O Bar dos Cornos foi inaugurado em 1988 na rua Araicás, mas em 2007 mudou-se para o local atual, mais espaçoso, que lhe permitiu abrigar mais mesas e colocar música ao vivo todos os dias. No repertório, é claro, pagode e sertanejo para corno nenhum botar defeito.
A cereja do bolo é o “detector de cornos”, uma gravação com algum tipo de sensor que, assim que as pessoas adentram o recinto, ressoa no alto-falante um “Bem-vindo, amigo corno!
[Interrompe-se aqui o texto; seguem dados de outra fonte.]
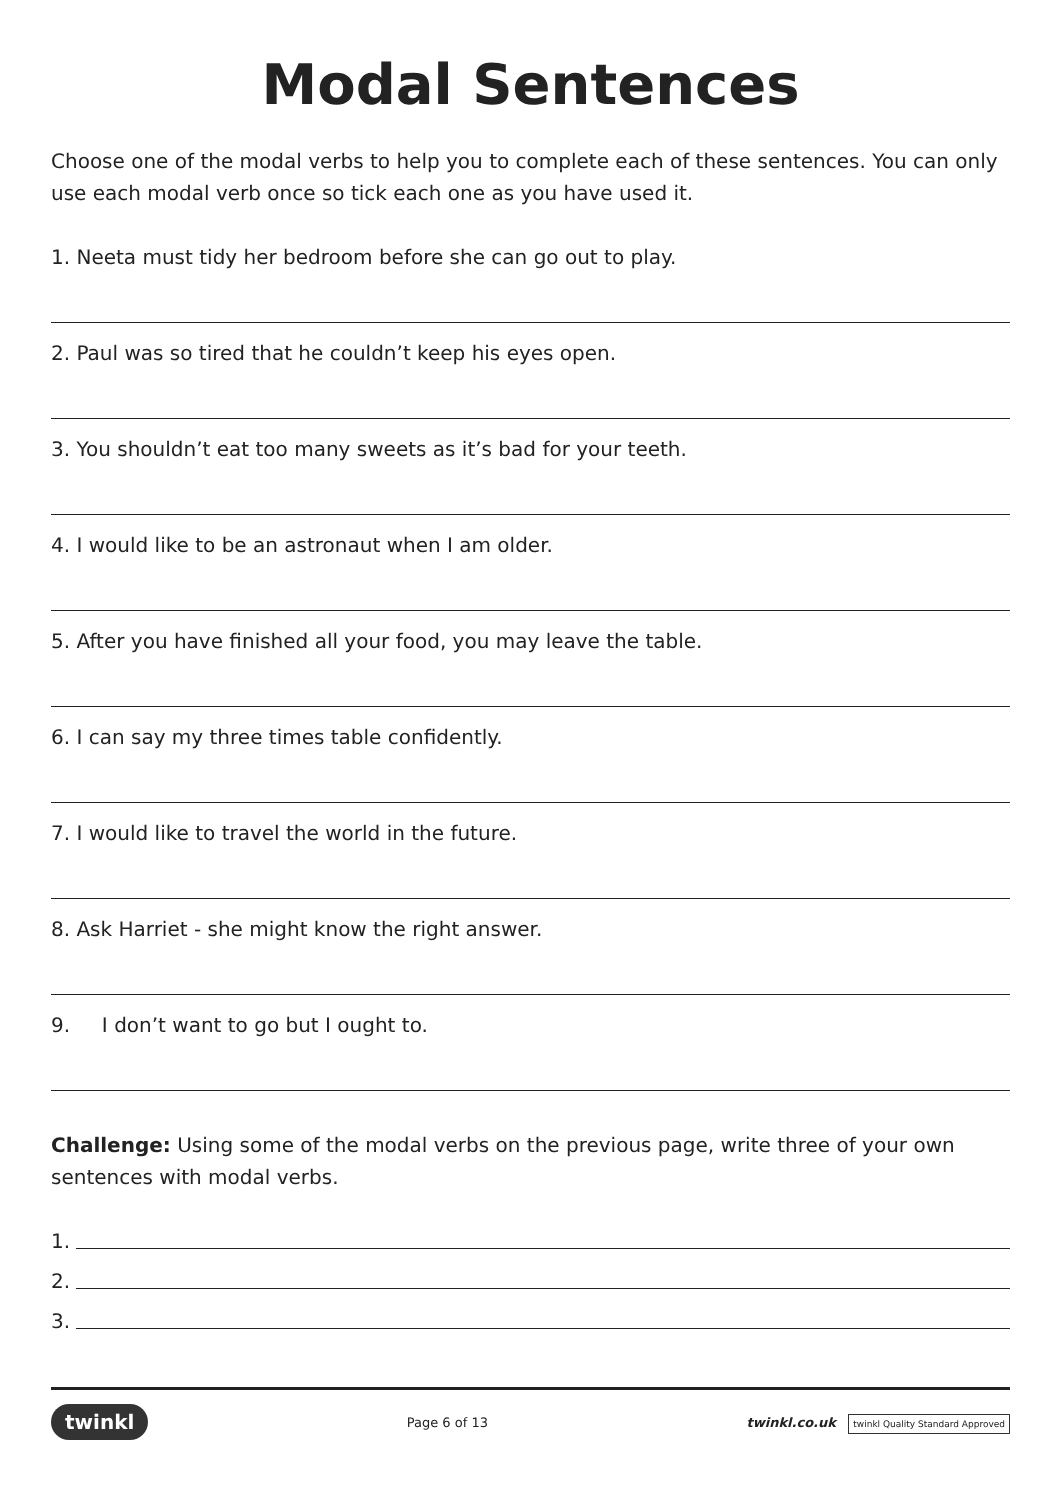Modal Sentences
Choose one of the modal verbs to help you to complete each of these sentences. You can only use each modal verb once so tick each one as you have used it.
1. Neeta must tidy her bedroom before she can go out to play.
2. Paul was so tired that he couldn’t keep his eyes open.
3. You shouldn’t eat too many sweets as it’s bad for your teeth.
4. I would like to be an astronaut when I am older.
5. After you have finished all your food, you may leave the table.
6. I can say my three times table confidently.
7. I would like to travel the world in the future.
8. Ask Harriet - she might know the right answer.
9. I don’t want to go but I ought to.
Challenge: Using some of the modal verbs on the previous page, write three of your own sentences with modal verbs.
1.
2.
3.
twinkl Page 6 of 13 twinkl.co.uk twinkl Quality Standard Approved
Bem-vinda, amiga corna!”.

Se sua intenção for ir a um lugar bonito, provar comidas criativas, tomar bons drinques e paquerar, não passe nem perto de lá. Mas se a idéia for se divertir em um lugar simples e dar boas risadas com os amigos, o Bar dos Cornos pode ser uma ótima pedida. Aproveite.
Afinal, como diz o “poeta” Falcão, “é ganhando que se ganha, é empatando que se empata, e perdendo que se perde. É nascendo que se nasce, é morrendo que se morre, é vivendo que se véve!”.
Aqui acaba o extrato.